Eren Keskin, avocate turque, lauréate du Prix de la Paix d’Aix-la-Chapelle pour son combat en faveur des droits humains, a été condamnée le 12 décembre 2014 à 10 mois de prison pour insulte à la nation turque. L’affaire avait été introduite le 4 novembre 2011 par le ministère de la Justice, autorisant l’ouverture d’une enquête sur le fondement du très conversé article 301 du Code pénal turc stipulant que le dénigrement public de la nation turque, de l’Etat, de la République turque, du Parlement, de l’armée, de la police, de la justice, sera puni de six mois à deux ans d’emprisonnement. Des personnalités connues comme Orhan Pamuk, prix Nobel de littérature et Hrant Dink, journaliste arménien assassiné en 2007, ainsi que des milliers d’inconnus, ont été par le passé poursuivis au titre de cet article 301.
« Tout est vrai »
Eren Keskin est venue à Rennes en mars 2009 présenter son livre “Hepsi Gerçek” (Tout est vrai), un réquisitoire sévère contre l’Etat turc, accusé de faire de la torture, du harcèlement sexuel et du viol une arme pour humilier la victime, la forcer à avouer même les crimes qu’elle n’a pas commis, à dénoncer les personnes présentées comme des “terroristes”, même celles appartenant à sa propre famille et à collaborer aux actions de”basses œuvres de la contre-guérilla. Elle a, dans la cadre de la journée internationale, donné une conférence très remarquée à la Maison des associations sur le thème « Femmes et liberté de pensée en Turquie ». Elle a été reçue par le maire de Rennes, Daniel Delaveau et Jocelyne Bougeard, adjointe déléguée aux droits de la femme, aujourd’hui adjointe chargées de l’international).
“Une sale histoire”
La justice reproche à cette ancienne présidente de la section d’Istanbul de l’association turque des droits de l’homme (IHD) d’avoir évoqué, lors d’une conférence donnée il y a dix ans à Çerkezköy (province de Tekirdağ dans la région de Marmara), l’exécution extra judiciaire d’un père et de son fils et d’avoir qualifié cet acte, condamné depuis par la Cour européenne des droits de l’homme, de “sale histoire ” révélant “un état d’esprit sauvage qui permet à l’Etat turc de tuer un enfant de douze ans”. En novembre 2004, dans le village de Qoser (région de Mardin), Ahmet Kaymaz (31 ans) et son fils Ugur Kaymaz (12 ans) ont été tués par les forces de sécurité turques sur le pas de leur maison. L’armée a invoqué alors une opération anti-terroriste, Ahmet Kaymaz étant connu comme un membre du parti kurde légal (Parti de la démocratie du peuple) et sa famille étant connue pour avoir refusé de devenir gardiens de village (forces supplétives de l’armée turque). Cette exécution et l’acquittement des tueurs par les différentes juridictions turques avaient suscité une grande émotion au Kurdistan.
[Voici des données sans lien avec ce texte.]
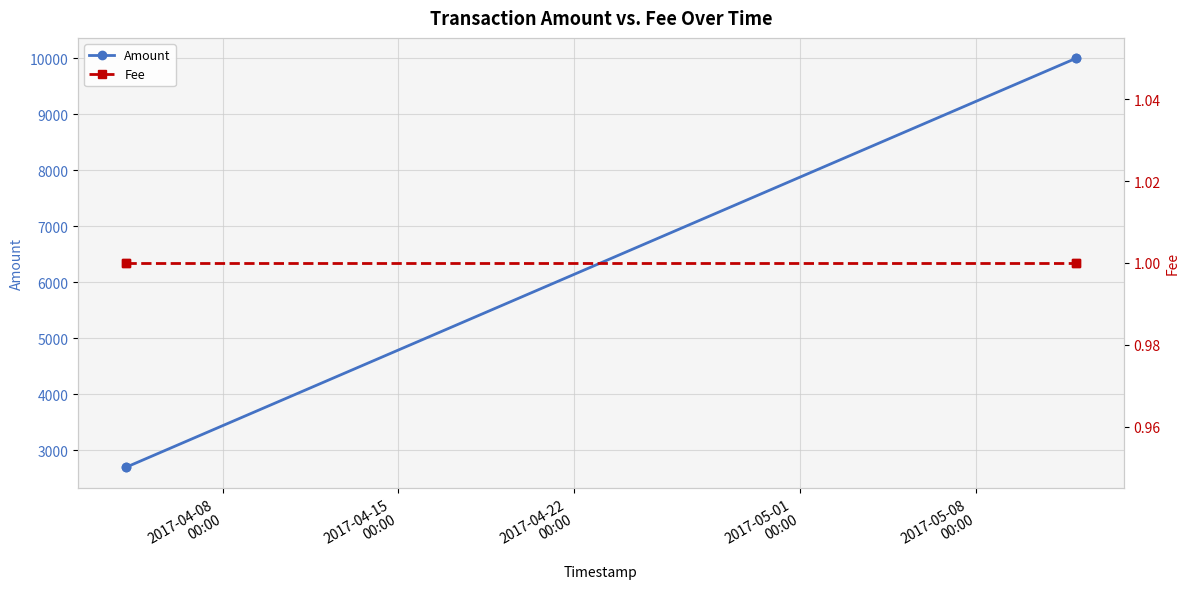

Reading left to right, list all the values displayed in this chart.

Amount: 2695	2694	10000	9999
Fee: 1	1	1	1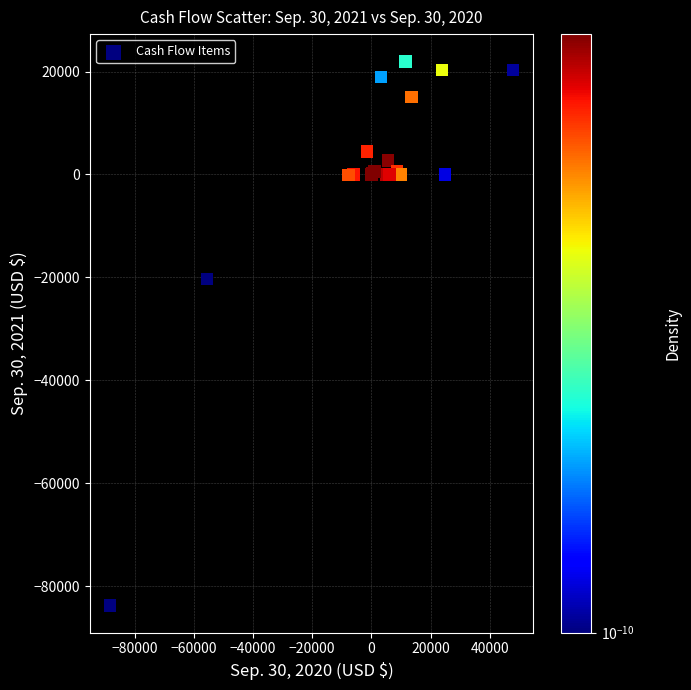

What Y value in the scatter plot is closest to -30889?

-20363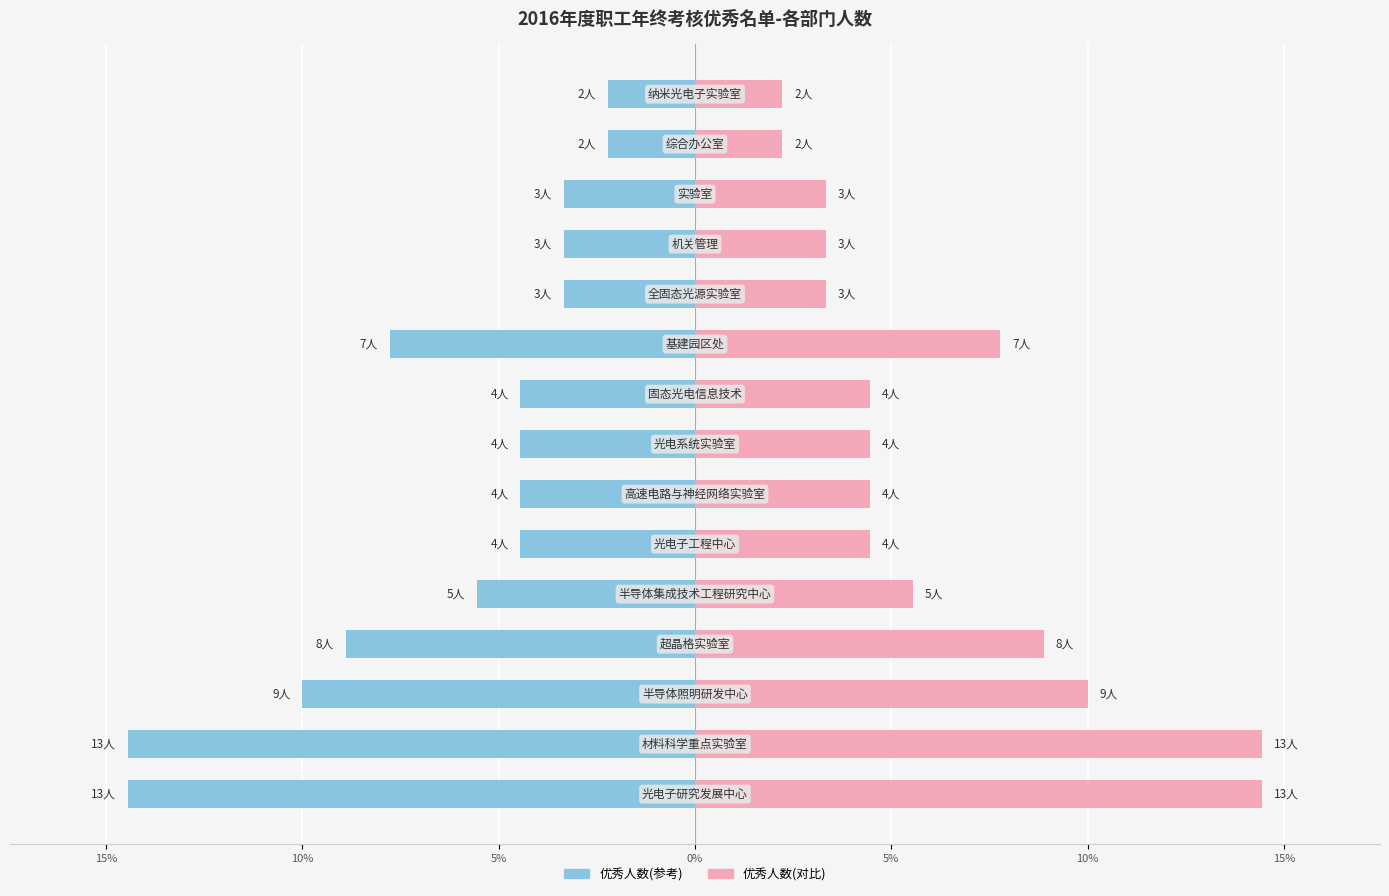

Between 5% and 10%, which is larger?

10%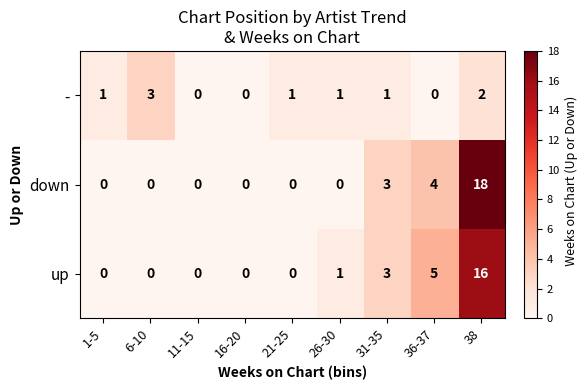

What is the difference between the second highest and minimum values in the down series?

4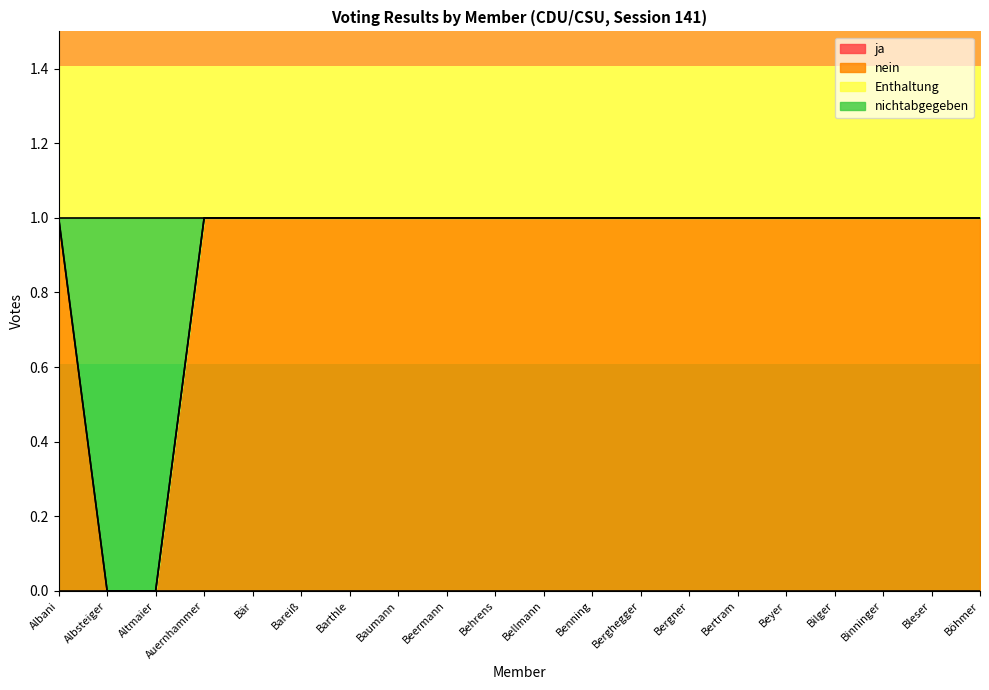

At which category does the chart reach its minimum across all series?

Albsteiger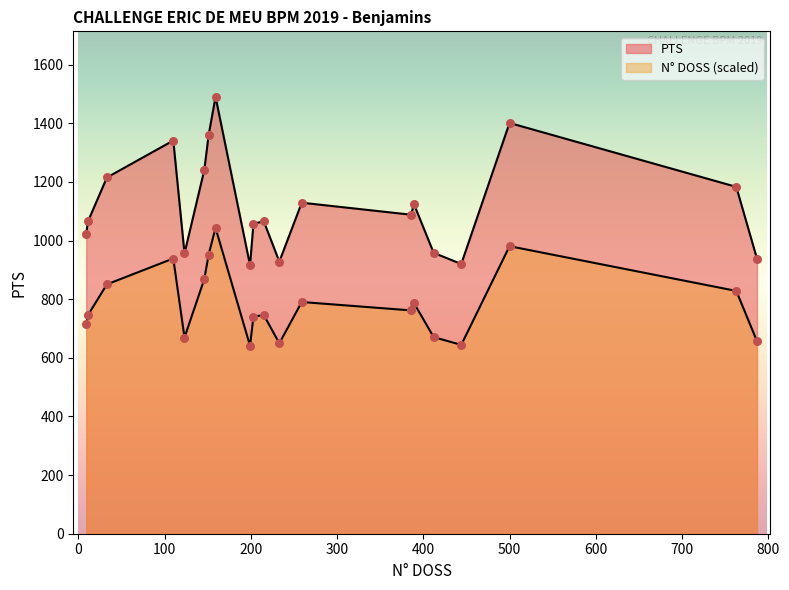

How many lines are shown in the chart?

2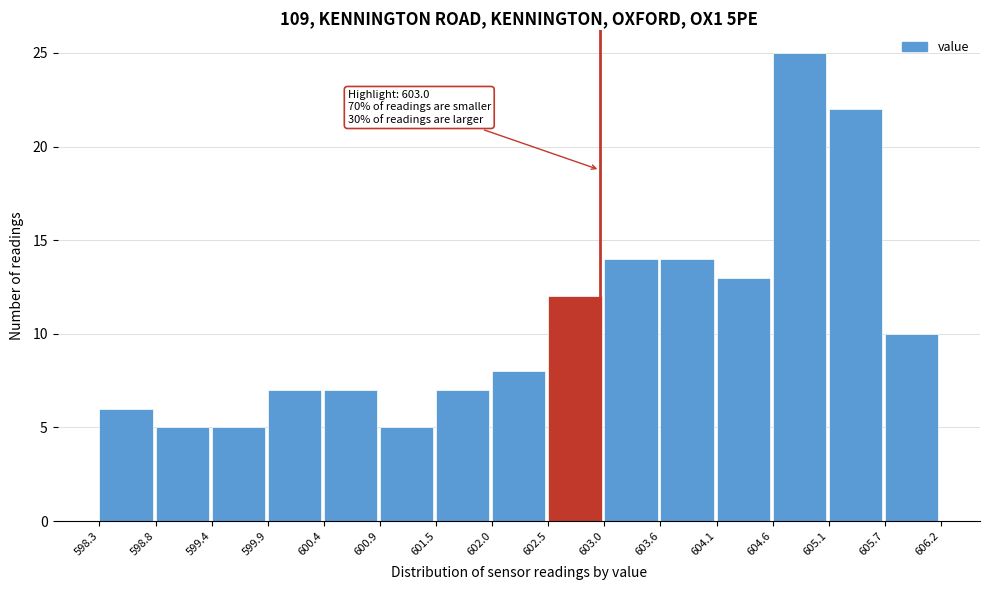

Over which range of the x-axis is the bar tallest?

604.6 to 605.1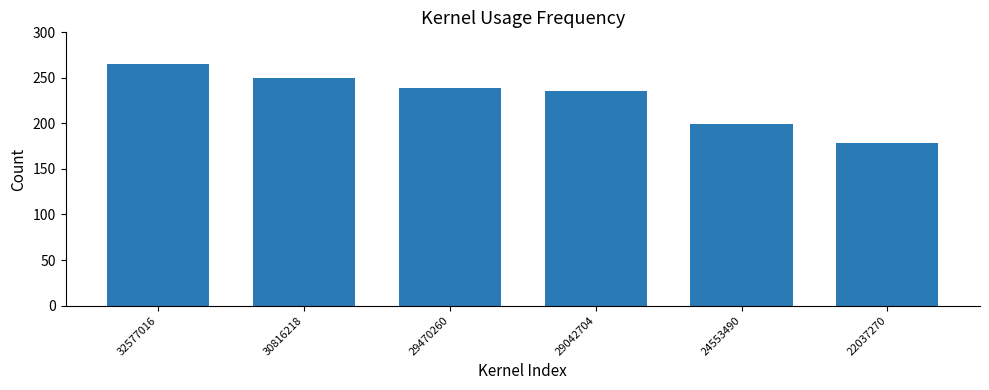

What is the difference between the second highest and second lowest values?

51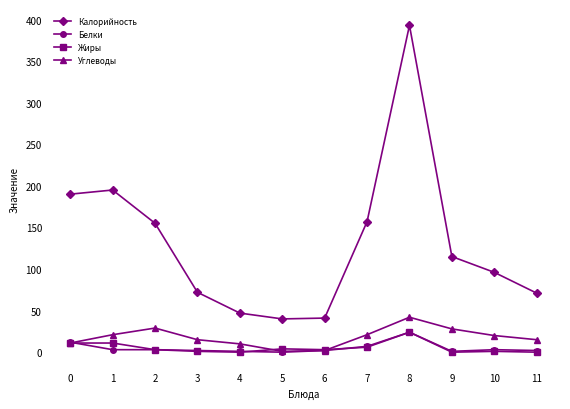

What is the total value across all series at 5?

45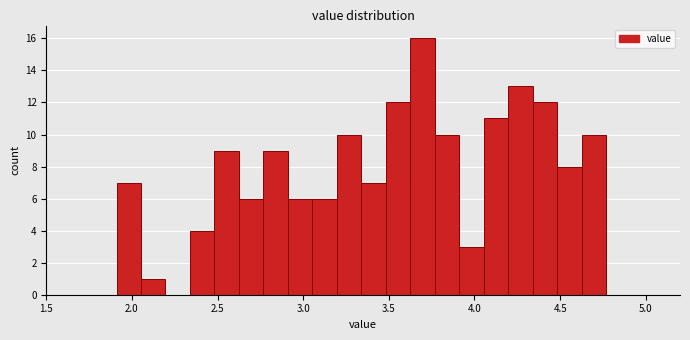

Read against the x-axis, roughly where is the centre of the tallest bar?

3.70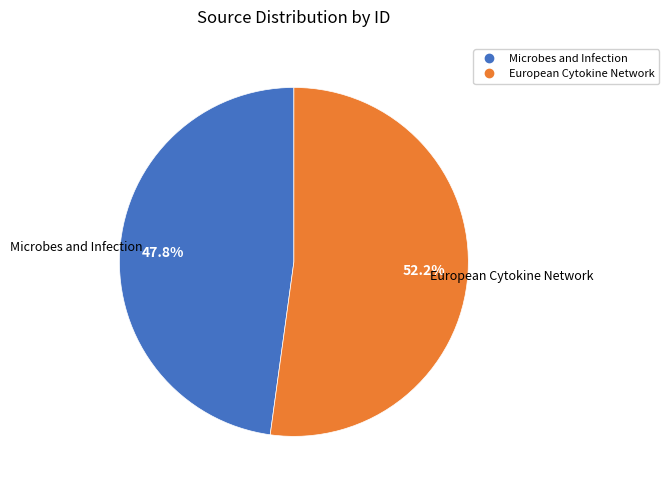

Which slice represents more than half of the pie?

European Cytokine Network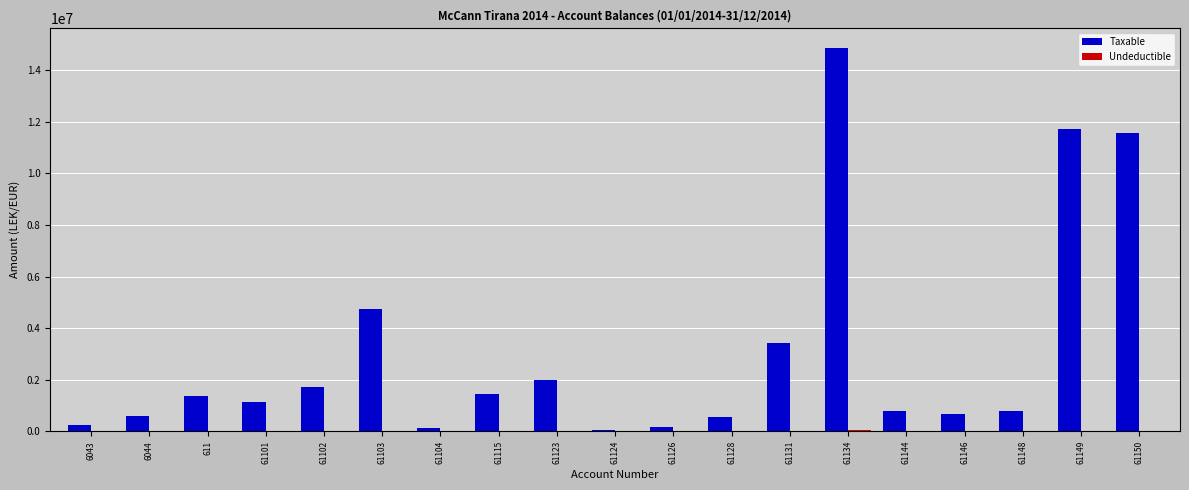

What is the greatest value displayed?

14887859.8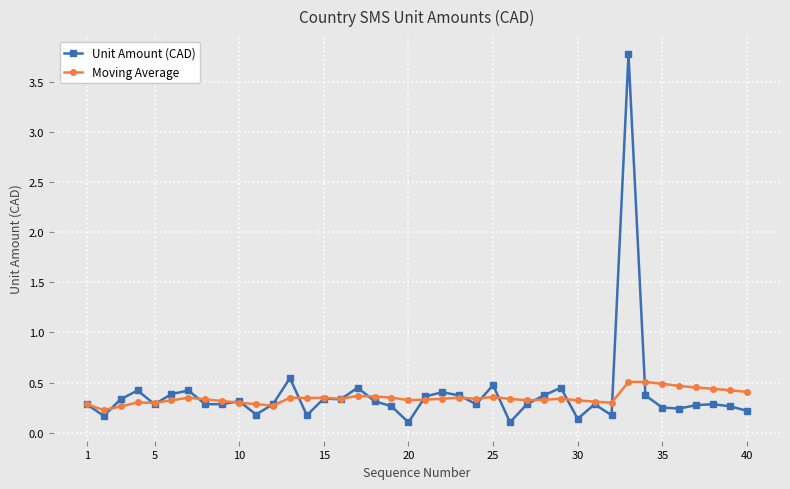

True or false: Moving Average has more than 1 interior local peaks.

True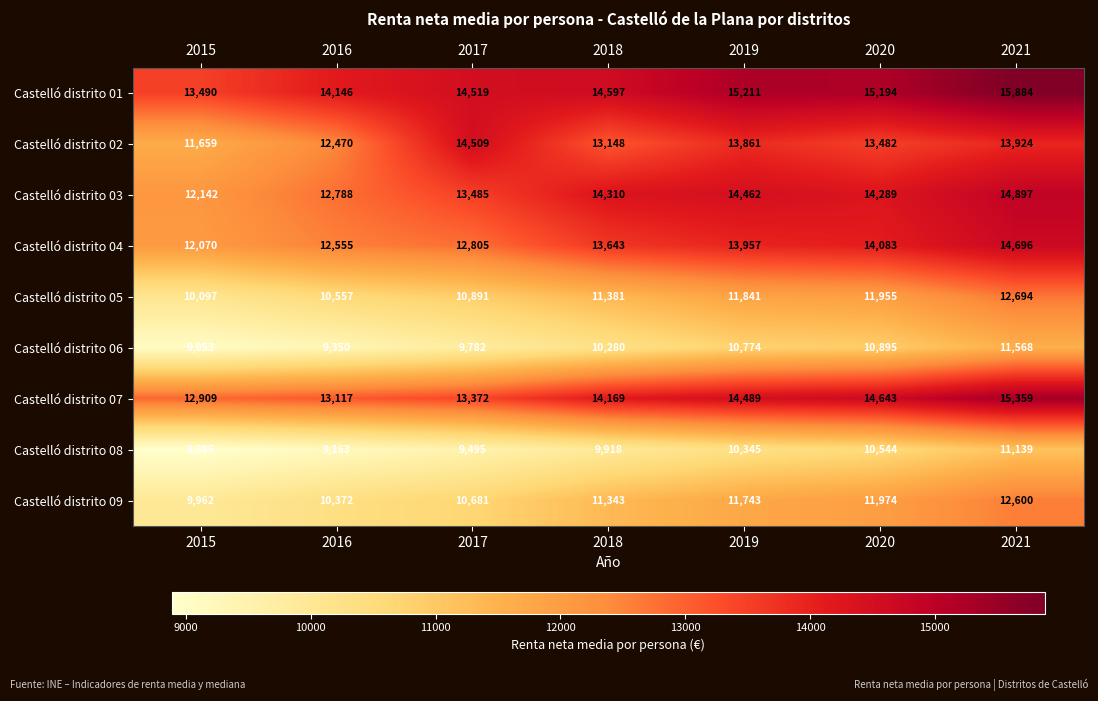

Where does the Castelló distrito 02 series first go above 13482?

2017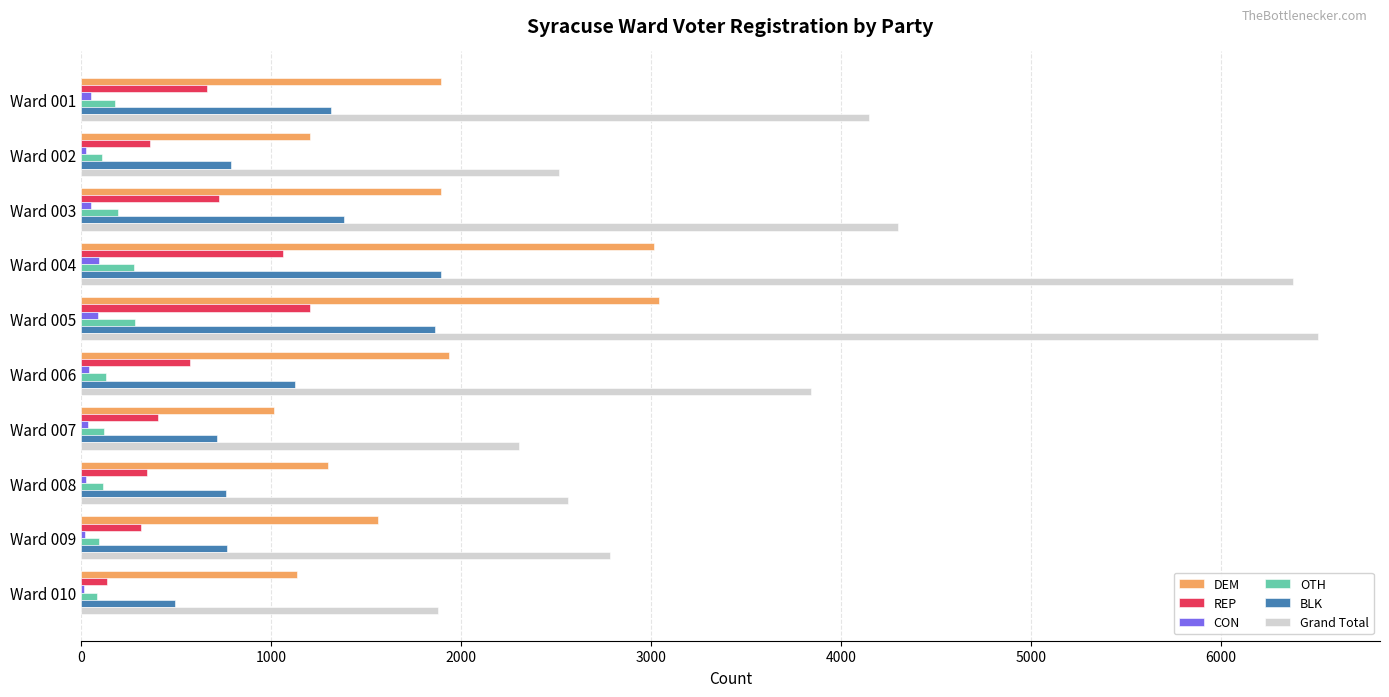

Which category has the highest value across all series?

Ward 005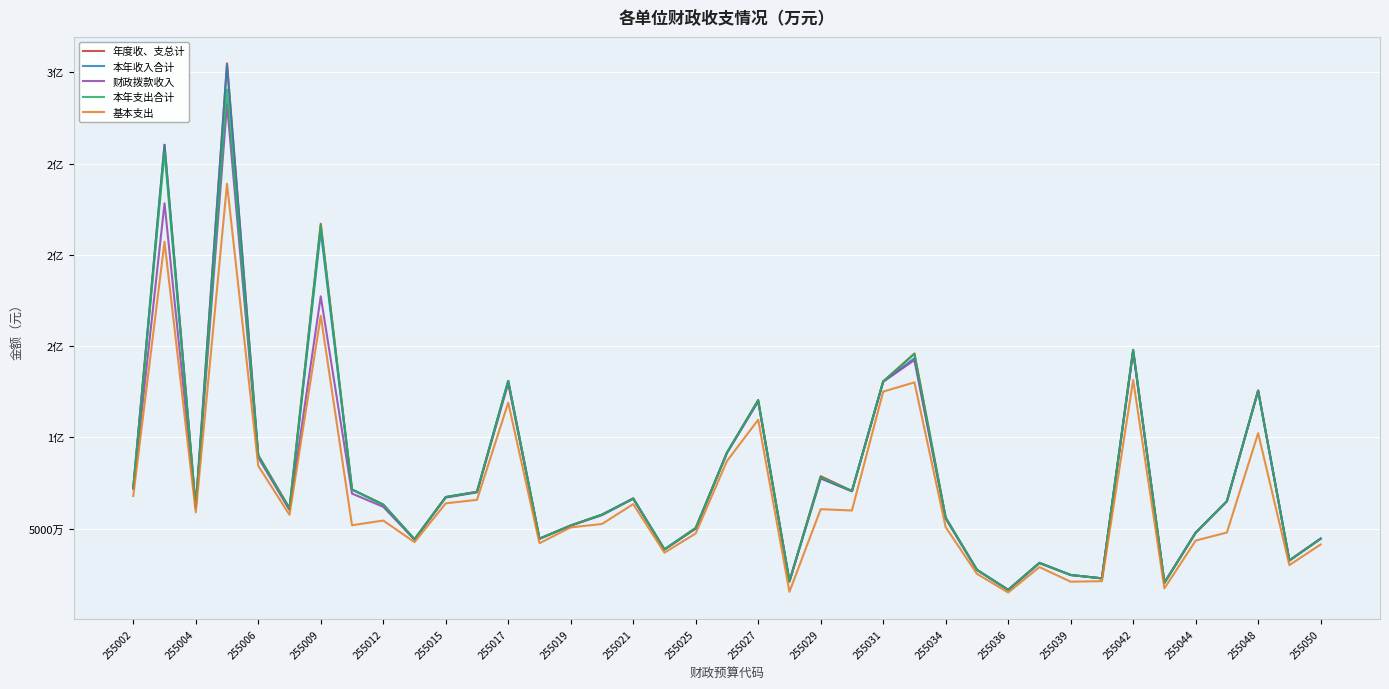

What is the value of the 本年支出合计 point at the 21st from the left?

120431832.7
L’acharnement de l’Etat turc
On aurait pu penser que les choses iraient vers l’apaisement, au vu d’une situation internationale, des plus compliquées, notamment au Moyen Orient, avec la guerre déclarée contre le prétendu « Etat islamique ». Que nenni ! La répression continue sous l’ère Erdogan. Comme pour Pinar Selek, dont le procès est pour la énième fois relancé par un appel du procureur, l’acharnement contre Eren Keskin est manifeste. Le juge ne s’est pas contenté de condamner, dix ans après les faits, l’avocate à dix mois d’emprisonnement, mais il lui a refusé le sursis au motif fallacieux qu’elle avait un casier judiciaire, “un mauvais dossier”. Eren Keskin, s’adressant à la presse, a tenu à mettre les choses au point :
mauvais dossier, casier judiciaire, sont des expressions utilisées pour les affaires criminelles graves. Moi, je suis militante des droits de l’homme et avocate. Ce verdict arrive après les déclarations du gouvernement comme quoi plus personne ne se trouve en prison pour délit d’opinion. Décidément, il n’y a rien de changé en Turquie.